Additional Information

  • This is the renewal of a mill levy that expired in 2024. Since 2016, the hospital has received funding through a 1-mill levy, which was renewed by public vote in 2020 and expired in 2024. Recognizing the continuing needs of the hospital and the growing uncertainty created by recent federal budget changes, the Taos County Commissioners voted to place a measure on the November ballot so that voters could vote to reinstate the levy – a renewal of the previous 1 mill.
  • Funds raised by the mill levy will not be used for operations. Taos county is the fiscal agent for levy related expenditures. Taos County owns the building that Holy Cross Hospital operates out of, and funds raised by the mill levy will support facility maintenance, medical equipment upgrades and maintenance, and other capital improvements. During the last mill levy cycle Holy Cross reported capital expenditures to Taos County quarterly.
  • It is very common for a county in New Mexico to have a mill levy in place to support local hospitals. Taos County has one of the lowest tax rates for healthcare related services in the state. Comparable county mill levies supporting healthcare:
    • Rio Arriba County
      • 4 – 4.25 mills for Hospital Operational throughout the county.
        • $3,694,316 was budgeted for Presbyterian Hospital for fiscal year 2025-2026.
        • 90% of the 4 – 4.25 mills collected is allocated to Presbyterian.
        • Rio Arriba County’s mill levy is in place for 8 years and was supported by 74% of voters.
        • There are an additional 3+ mills to support operations at La Clinica del Pueblo de Rio Arriba for tax district 19.
    • Colfax County
      • Over 4 mills for Hospital Operational in some districts.
      •  An additional 1.363 mills for Hospital Debt Service
    • Bernalillo County
      • 6.4 mills collected in most districts. In 2016, approx. $95 million annually was approved for 8 years for UNM hospital. This was renewed for another 8 years by voters in the 2024 general election.
  • Recent federal budget changes will leave many rural hospitals in uncertain territory. Many rural hospitals already provide significant uncompensated care, and stricter federal regulations could increase the number of patients unable to cover costs due to losing coverage. Nonprofit hospitals, already operating on thin or negative margins, cannot absorb a surge in patients losing coverage. Approx. 74% of Holy Cross Hospital’s revenue comes from Medicare and Medicaid patients. If a large number of Medicaid patients lose their coverage, the hospital would face increased financial challenges.
  • Rural hospitals across the state and country face many of the same issues as Taos.

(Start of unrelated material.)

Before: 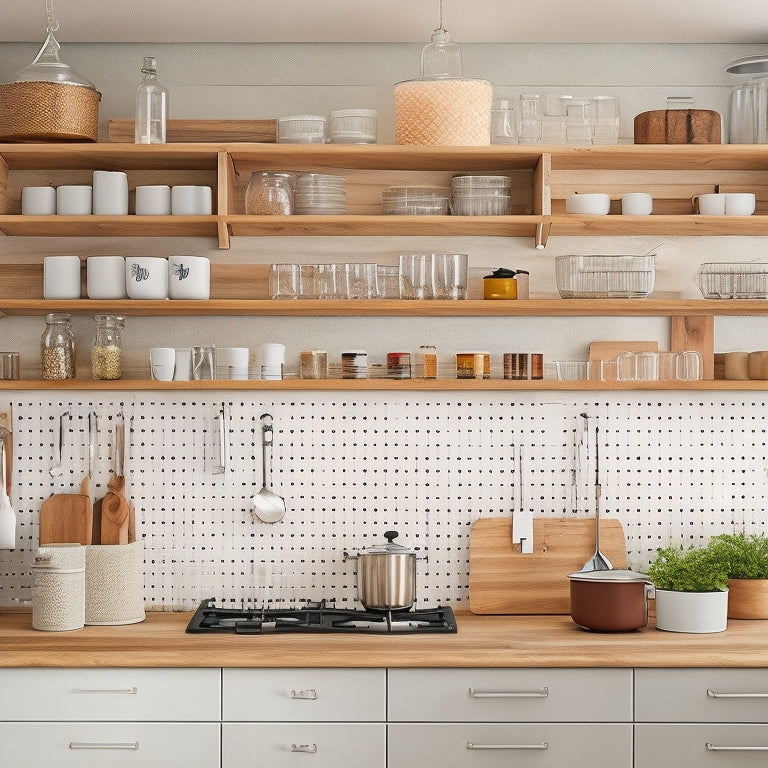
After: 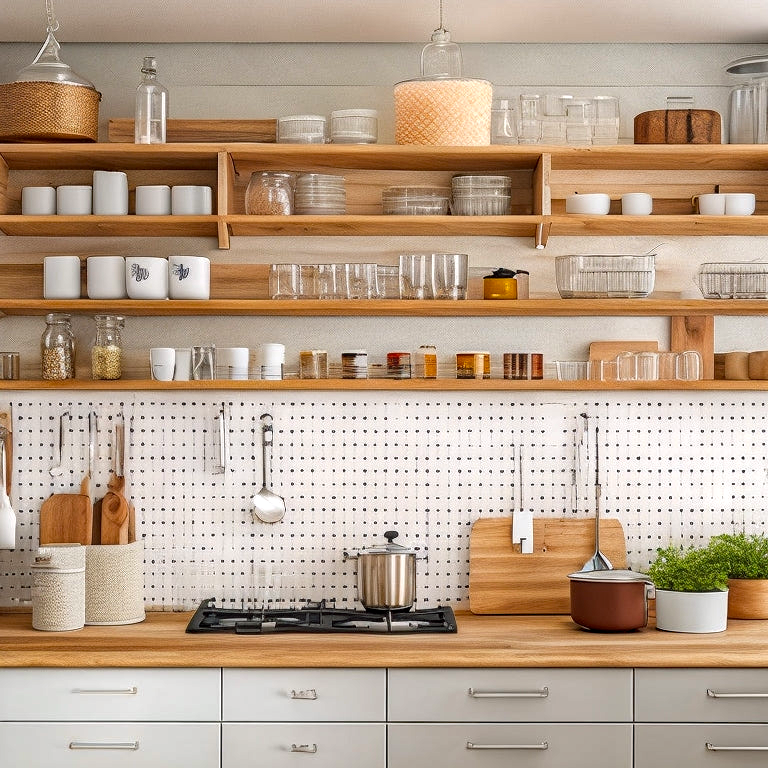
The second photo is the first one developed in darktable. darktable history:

    • Data on rural hospitals according to a 2025 Chartis study (https://www.chartis.com/insights/2025-rural-health-state-state):
      • Since 2010, 182 rural hospitals have closed or converted to non-acute models.
      • 432 rural hospitals are considered vulnerable to closure.
      • 46% of rural hospitals throughout the country are operating at a financial loss or negative operating margin.
    • Persisting Challenges
      • Declining reimbursement from Medicare, Medicaid, and private payers, coupled with uncertainty over the long-term effects of recent federal budget changes, is leaving hospitals unsure about the future of reimbursements.
      • High levels of uncompensated care due to uninsured and underinsured patients.
      • Workforce shortages, with health professionals moving to larger cities for higher pay and more resources.
    • Holy Cross Medical Center employs over 550 employees. Holy Cross Medical Center now employs more than 550 people, a reflection of its role as both a healthcare provider and one of the county’s largest employers.